Lettera aperta ai colleghi

Roma, 3 agosto 2012

Cari Colleghi,

con rammarico, ma senza spirito di rassegnazione, prendiamo atto del fatto che, ancora una volta, un collega iscritto alla nostra gestione previdenziale ha voluto rivedere i suoi calcoli pensionistici, demandando il giudizio ad un Organo Supremo, e l’Organo Supremo, dopo aver trattato diverse volte in Camera di Consiglio la questione del pro rata temporis, con la sentenza del 30 luglio 2012 scorso ha deciso di ridiscutere l’argomento in un’udienza pubblica, forse quasi a dire “questa volta è per tutte”.

L’Organo Supremo non ha il potere di cambiare le leggi, ma di farle costituzionalmente applicare.

Il collega arrivato alla pensione, sente lesi i suoi diritti quando la sua Cassa di Previdenza adotta un criterio di calcolo che modula in maniera diversa il suo trattamento pensionistico, e così si rivolge all’Organo Supremo, che in applicazioni di leggi dello Stato, rileva che il principio del pro rata serve a scongiurare di colpire le aspettative di diritti maturati.

La Corte ribadisce che sì, la Finanziaria del 2007 ha introdotto modifiche al sistema di calcolo delle pensioni, ma a valere per il futuro, mai per il passato; quindi è necessario scindere la pensione in due quote che si sommano tra loro, la prima calcolata sull’anzianità acquisita in costanza della vecchia norma, la seconda sull’anzianità residua, alla luce della nuova norma che ha introdotto un principio più flessibile (naturalmente meno favorevole). Il giudizio che se ne ricava è che“una volta maturata, la pensione non può essere rielaborata dagli enti previdenziali, nemmeno quando in gioco ci sia l’equilibrio dell’ente o l’equità tra le generazioni.

Infatti, le sentenze della Corte non trattano un aspetto determinante e cioè che il debito latente collegato ai trattamenti retributivi maturati fino a dicembre 2003 grava sulla contribuzione corrente degli iscritti ed ancora le sentenze, non si fanno carico del fatto che il diritto maturato con il vecchio calcolo retributivo non corrisponde a quanto versato dall’iscritto in procinto di pensione.

Il collega anziano che ha lavorato e versato alla propria cassa di previdenza i modici contributi (che gli venivano richiesti all’epoca sulla base di disposizioni legislative) ha avuto la promessa di ricevere, a tempo debito, una certa pensione ad un certo ammontare. Questa pensione, adesso, egli la pretende senza alcuna riduzione, e se la propria Cassa non riesce a pagare quella pensione (anche perché una legge dello Stato ha eliminato le figure professionali che ne facevano parte) Il problema non ricade sulle spalle del pensionato, ma su quelle di coloro che dovranno procurare i soldi per pagarla: cioè le future generazioni, i giovani già iscritti.

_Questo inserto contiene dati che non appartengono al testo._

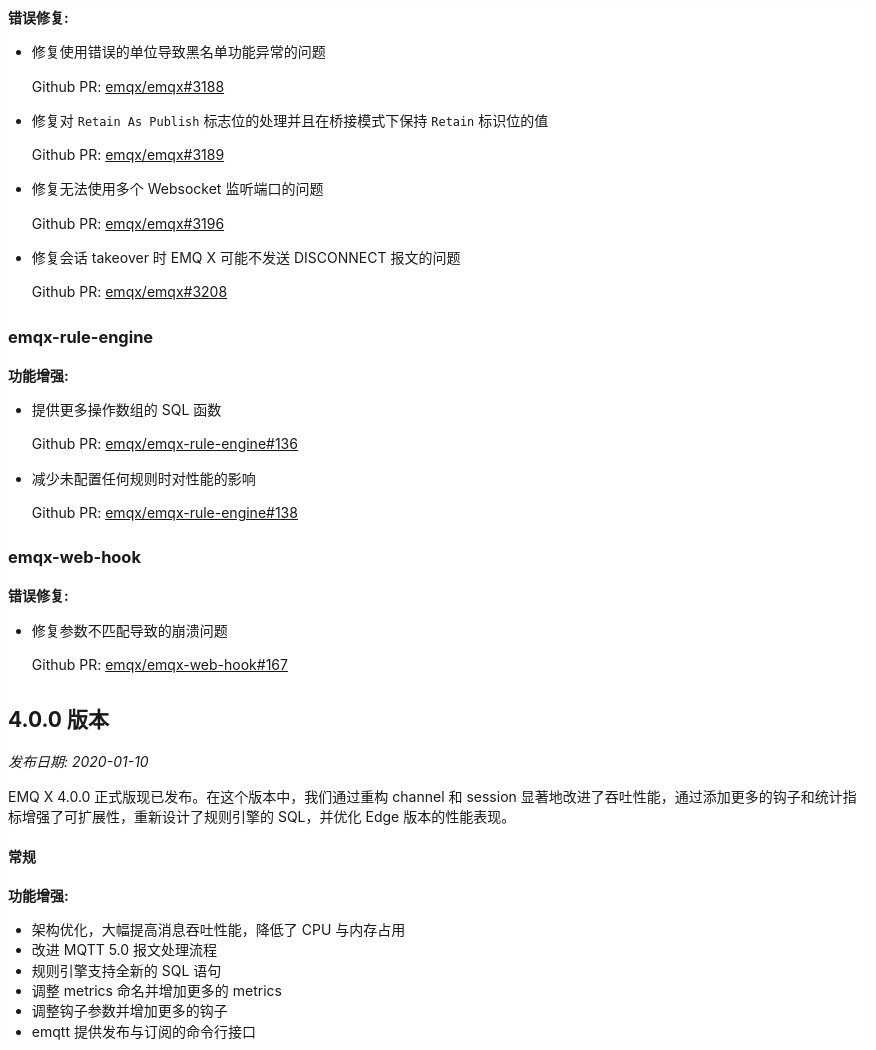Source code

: **错误修复:**

  - 修复使用错误的单位导致黑名单功能异常的问题
    
    Github PR: [emqx/emqx\#3188](https://github.com/emqx/emqx/pull/3188)

  - 修复对 `Retain As Publish` 标志位的处理并且在桥接模式下保持 `Retain` 标识位的值
    
    Github PR: [emqx/emqx\#3189](https://github.com/emqx/emqx/pull/3189)

  - 修复无法使用多个 Websocket 监听端口的问题
    
    Github PR: [emqx/emqx\#3196](https://github.com/emqx/emqx/pull/3196)

  - 修复会话 takeover 时 EMQ X 可能不发送 DISCONNECT 报文的问题
    
    Github PR: [emqx/emqx\#3208](https://github.com/emqx/emqx/pull/3208)

### emqx-rule-engine

**功能增强:**

  - 提供更多操作数组的 SQL 函数
    
    Github PR:
    [emqx/emqx-rule-engine\#136](https://github.com/emqx/emqx-rule-engine/pull/136)

  - 减少未配置任何规则时对性能的影响
    
    Github PR:
    [emqx/emqx-rule-engine\#138](https://github.com/emqx/emqx-rule-engine/pull/138)

### emqx-web-hook

**错误修复:**

  - 修复参数不匹配导致的崩溃问题
    
    Github PR:
    [emqx/emqx-web-hook\#167](https://github.com/emqx/emqx-web-hook/pull/167)

## 4.0.0 版本

*发布日期: 2020-01-10*

EMQ X 4.0.0 正式版现已发布。在这个版本中，我们通过重构 channel 和 session
显著地改进了吞吐性能，通过添加更多的钩子和统计指标增强了可扩展性，重新设计了规则引擎的
SQL，并优化 Edge 版本的性能表现。

#### 常规

**功能增强:**

  - 架构优化，大幅提高消息吞吐性能，降低了 CPU 与内存占用
  - 改进 MQTT 5.0 报文处理流程
  - 规则引擎支持全新的 SQL 语句
  - 调整 metrics 命名并增加更多的 metrics
  - 调整钩子参数并增加更多的钩子
  - emqtt 提供发布与订阅的命令行接口
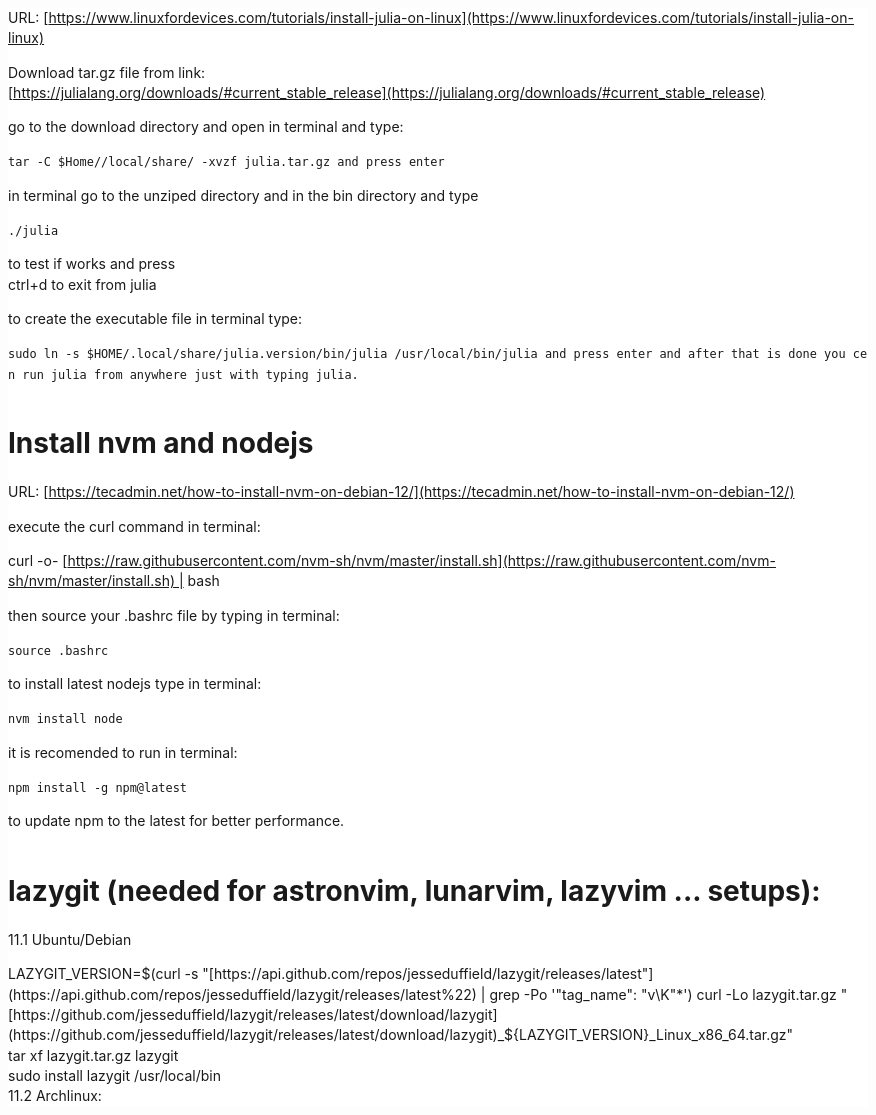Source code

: URL: [https://www.linuxfordevices.com/tutorials/install-julia-on-linux](https://www.linuxfordevices.com/tutorials/install-julia-on-linux)

Download tar.gz file from link:  
[https://julialang.org/downloads/#current_stable_release](https://julialang.org/downloads/#current_stable_release)

go to the download directory and open in terminal and type: 

	tar -C $Home//local/share/ -xvzf julia.tar.gz and press enter

in terminal go to the unziped directory and in the bin directory and type 

	./julia 
	
to test if works and press	
ctrl+d to exit from julia

to create the executable file in terminal type: 

	sudo ln -s $HOME/.local/share/julia.version/bin/julia /usr/local/bin/julia and press enter and after that is done you cen run julia from anywhere just with typing julia.

# Install nvm and nodejs

URL: [https://tecadmin.net/how-to-install-nvm-on-debian-12/](https://tecadmin.net/how-to-install-nvm-on-debian-12/)

execute the curl command in terminal:  

curl -o- [https://raw.githubusercontent.com/nvm-sh/nvm/master/install.sh](https://raw.githubusercontent.com/nvm-sh/nvm/master/install.sh) | bash

then source your .bashrc file by typing in terminal: 

	source .bashrc

to install latest nodejs type in terminal: 

	nvm install node

it is recomended to run in terminal: 

	npm install -g npm@latest 

to update npm to the latest for better performance.


# lazygit (needed for astronvim, lunarvim, lazyvim ... setups):  
11.1 Ubuntu/Debian  

LAZYGIT_VERSION=$(curl -s "[https://api.github.com/repos/jesseduffield/lazygit/releases/latest"](https://api.github.com/repos/jesseduffield/lazygit/releases/latest%22) | grep -Po '"tag_name": "v\K"*')  
    curl -Lo lazygit.tar.gz "[https://github.com/jesseduffield/lazygit/releases/latest/download/lazygit](https://github.com/jesseduffield/lazygit/releases/latest/download/lazygit)_${LAZYGIT_VERSION}_Linux_x86_64.tar.gz"  
    tar xf lazygit.tar.gz lazygit  
    sudo install lazygit /usr/local/bin  
11.2 Archlinux:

In questa sede non si vuole discutere una sentenza, ma si vuole mettere in risalto che la decisione dei Giudici accende un riflettore sul conflitto tra giovani e anziani, tra chi va in pensione e chi questa pensione deve pagarla con i propri contributi. Le sentenze chiariscono in via definitiva i diritti dei pensionati di oggi, ma chiariscono sempre in via definitiva il dramma dei futuri pensionati.

Le sentenze ripropongono, dunque, una serie di interrogativi: il primo quello della sostenibilità, che vuol dire capacità di garantire quelle prestazioni che il sistema ha promesso negli anni. Diventa così inevitabile aumentare i contributi ai giovani lavoratori, mettendo in campo nuove dolorose riforme previdenziali.

Non è una disputa giudiziaria, ma un problema sociale.

Il nostro Sindacato si farà pertanto parte attiva presso il Legislatore per ottenere una nuova codifica del concetto di diritto acquisito in materia previdenziale, in cui sia chiaramente espressa la superiorità della salvaguardia del diritto ad un trattamento previdenziale adeguato di tutti coloro che, attraverso i contributi concorrono al sistema, rispetto al mantenimento di un trattamento oramai non più sostenibile. Solleciteremo ad affiancarci in questa azione anche il nostro Organismo confederale di rappresentanza Confprofessioni, la nostra Cassa di Previdenza CNPR e l’Adepp, affinché si agisca anche attraverso il monitoraggio dell’effetto sociale e la definizione dei passi da fare nei confronti del Ministero del Lavoro per una definitiva soluzione del cosiddetto conflitto previdenziale tra generazioni.